Kion listened with that same quiet focus. He asked small questions, not to pry, just to help her continue. And somehow, the words kept coming. Her voice didn’t lock. Not once.
They talked about anything after that. Places in the Bronze Concord, rumors from outside the nation, far lands like the Karmith Dominion and Tir Rynhaar, the Magic Institute of Eidryn. They imagined what they’d do if they could visit. All the what-ifs the world refused them.
By the time the noise of passing carts along the main road began to fade, Kion asked if they should head back to the inn.

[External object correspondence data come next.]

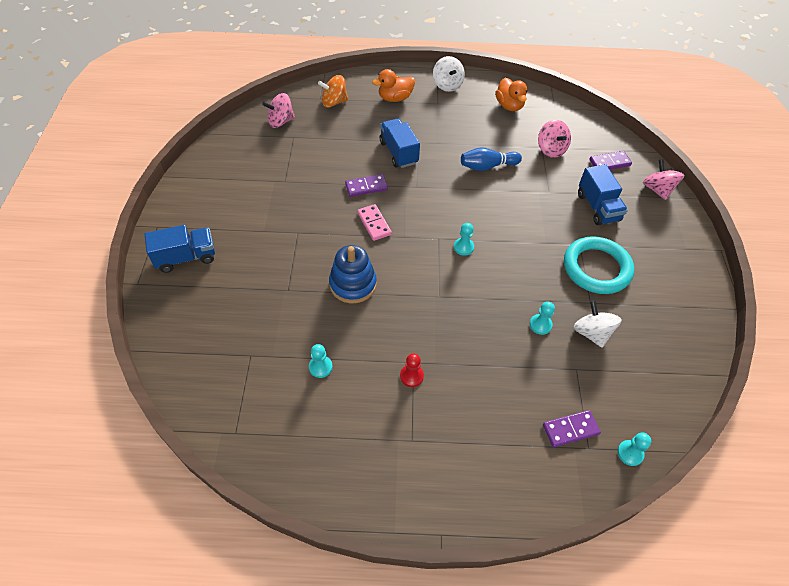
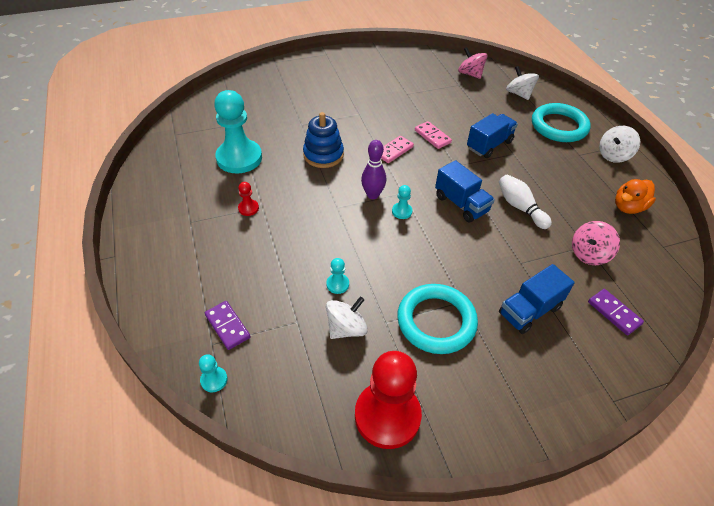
camera: 70 degrees right, 5 degrees down
(186, 257) = (306, 73): blue truck -> blue truck (461, 204)
(320, 367) = (239, 158): turquoise pawn -> turquoise pawn, size x2.42
(334, 102) = (519, 94): orange spinning top -> white spinning top
(366, 187) = (432, 136): purple domino -> pink domino
(395, 98) = (559, 126): orange duck -> turquoise ring
(432, 262) = (372, 195): none -> purple bowling pin
(487, 166) = (520, 207): blue bowling pin -> white bowling pin
(657, 190) = (606, 370): pink spinning top -> none
(680, 331) = (387, 416): none -> red pawn

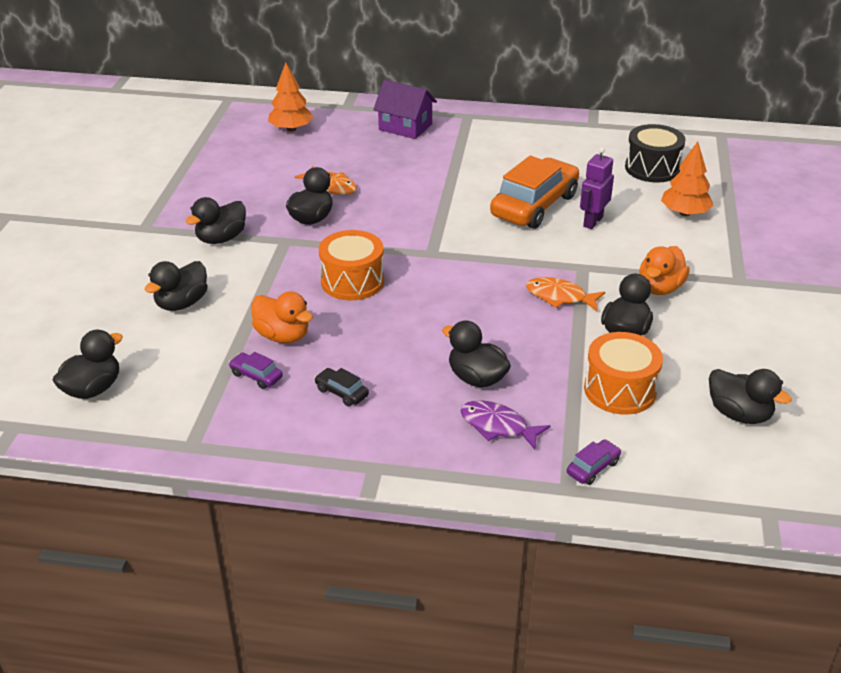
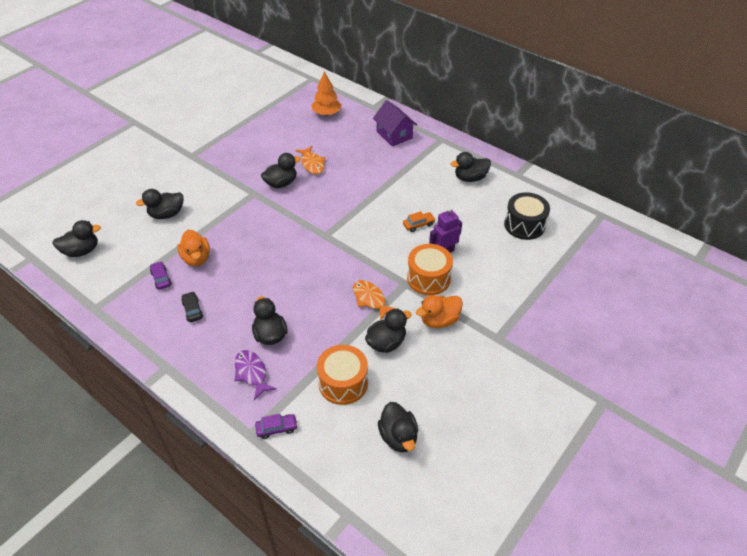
camera: 30 degrees right, 10 degrees up
(221, 238) = (222, 178): black duck -> black duck (470, 178)
(352, 281) = (264, 237): orange drum -> orange drum (428, 278)
(534, 205) = (418, 225): orange car -> orange car, size x0.41
(684, 213) = (512, 269): orange tree -> none

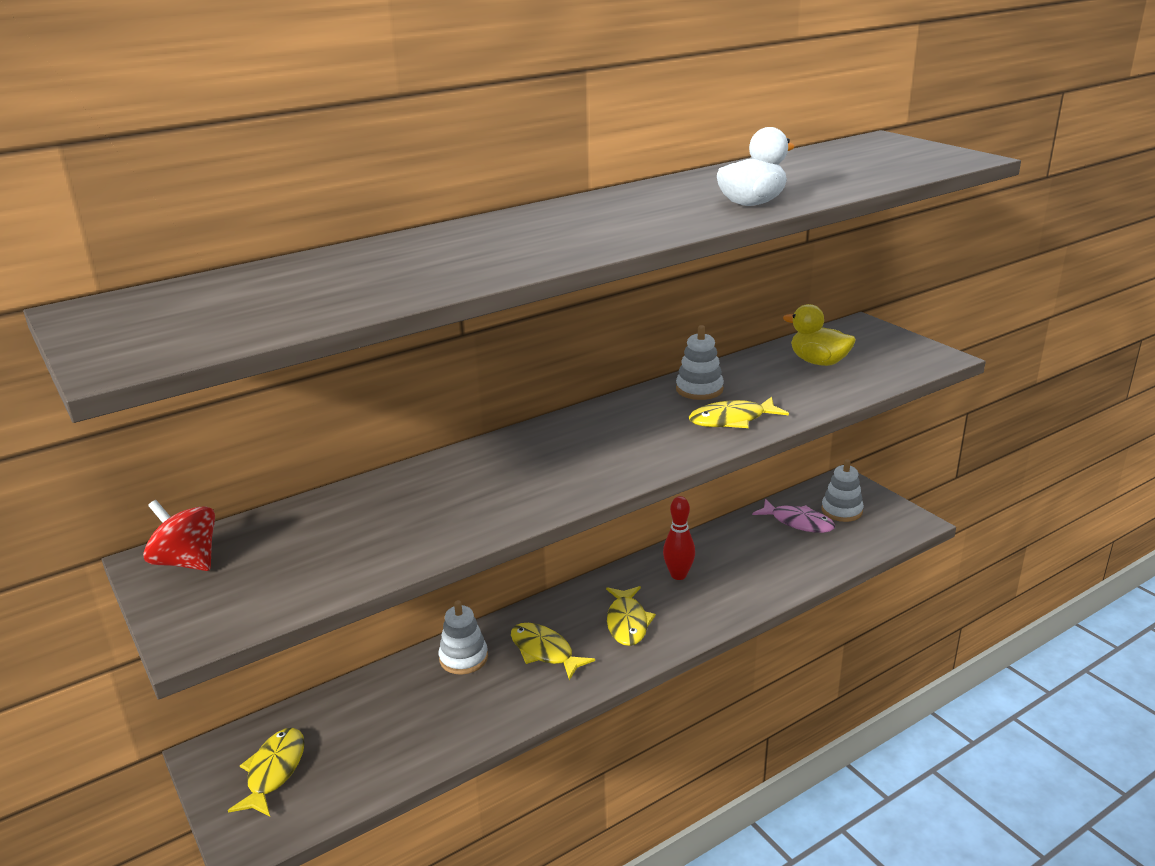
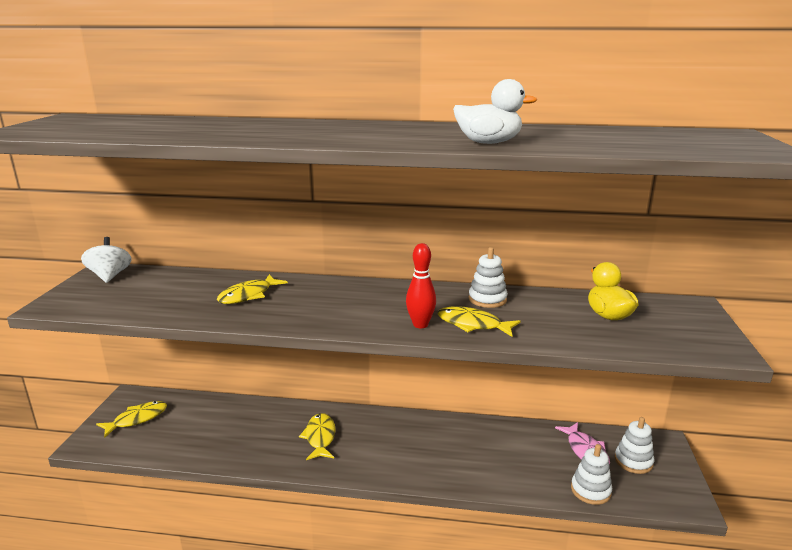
camera: 40 degrees right, 5 degrees down
(187, 562) = (110, 276): red spinning top -> white spinning top
(463, 658) = (279, 416): white stacking toy -> white stacking toy (590, 490)
(627, 622) = (384, 449): yellow fish -> yellow fish (248, 295)
(678, 575) = (454, 439): red bowling pin -> red bowling pin (420, 325)

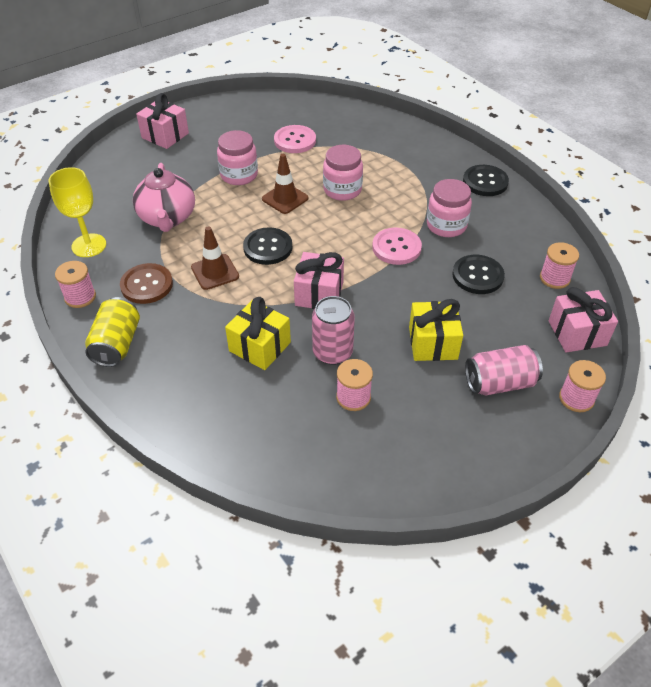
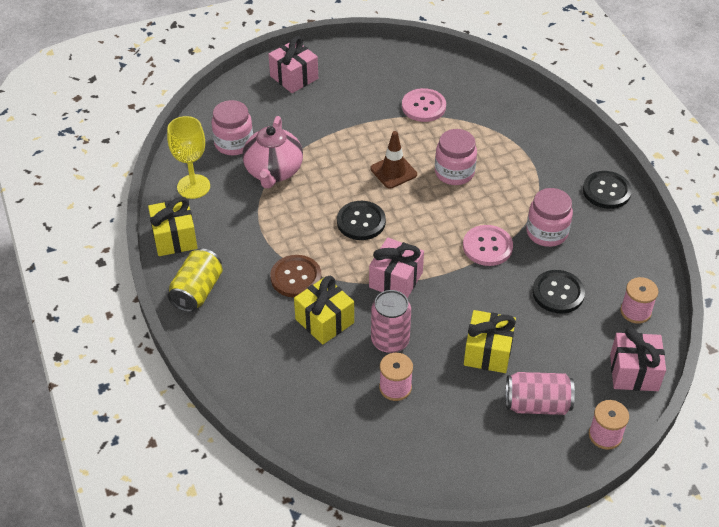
camera: 15 degrees right, 0 degrees up
(80, 297) = (175, 238): pink spool -> yellow gift
(147, 285) = (237, 238): brown button -> brown button (296, 277)
(215, 272) = (303, 237): brown traffic cone -> none
(239, 175) = (355, 136): pink jar -> pink jar (234, 143)

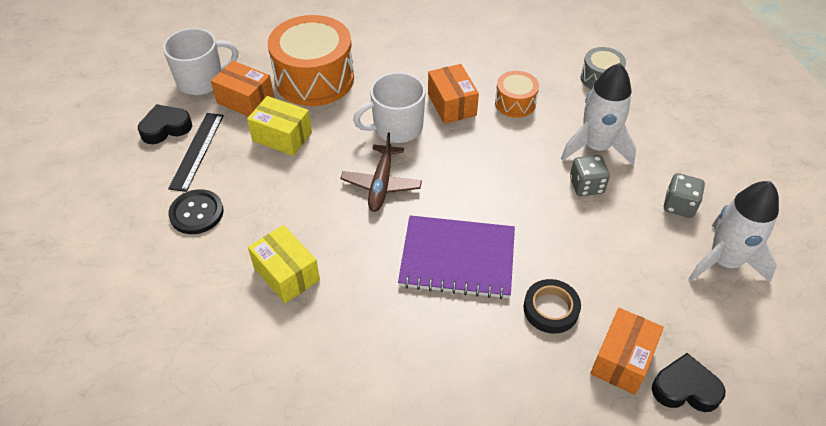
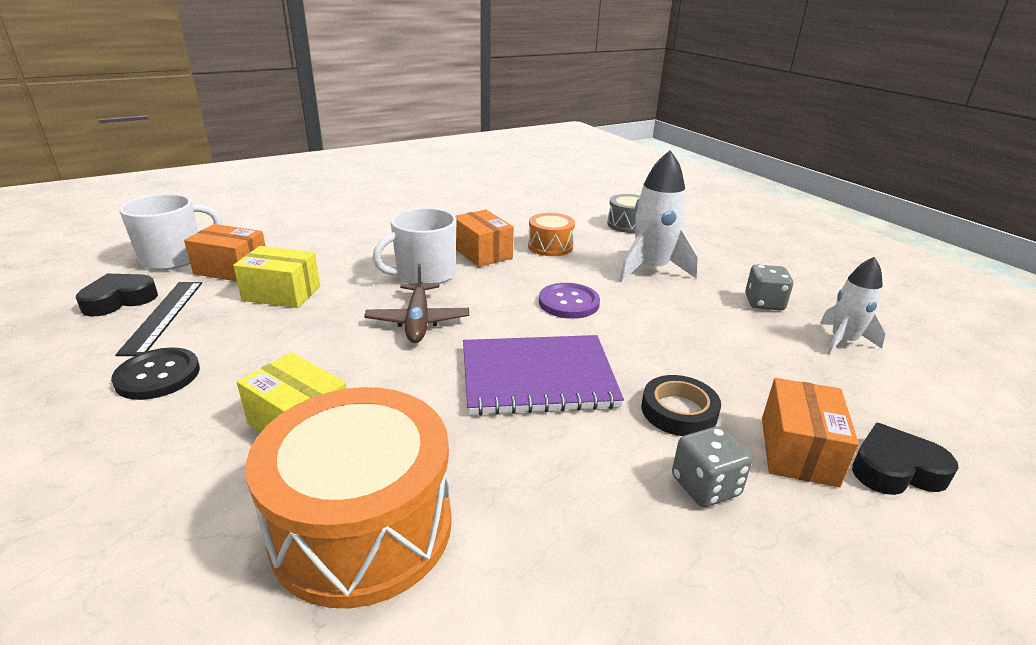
camera: 15 degrees left, 20 degrees down
(314, 79) = (318, 246): orange drum -> orange drum (362, 527)
(507, 180) = (568, 303): none -> purple button
(586, 186) = (658, 298): grey dice -> grey dice (705, 486)
(724, 261) = (843, 341): white rocket -> white rocket, size x0.65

She refused gently. Brandholt felt too narrow, too pressed in. Out here, the air was cleaner. Freer. The sky bigger.
He agreed, relief flickering behind his smile. The dried blood on his sleeve still marked him. A quiet proof of the chase he’d endured for her sake. It made something ache in her chest, something like belief.
She never thought she’d ever spend a night under open air. Her mind protested, whispered of danger, of exposure. But Kion coaxed her fears back into calm. Promised they’d wake before any threat could near, that his barrier would hold even in sleep.
So she accepted the green liquid he offered and closed her eyes.
A lot had happened today. Too much. But she was still here. And so was he.
She thanked the stars in silence. For Kion’s faith, for the Lantern of the Lost that had led them together, for whatever small mercy had let them find each other. For tonight. For whatever reason kept him close. She wouldn’t question it.
They were together. That was what mattered.
And the world, just for now, felt bearable.
She thanked the stars. Once. Twice.
Maybe if she kept doing it, the feeling would stay.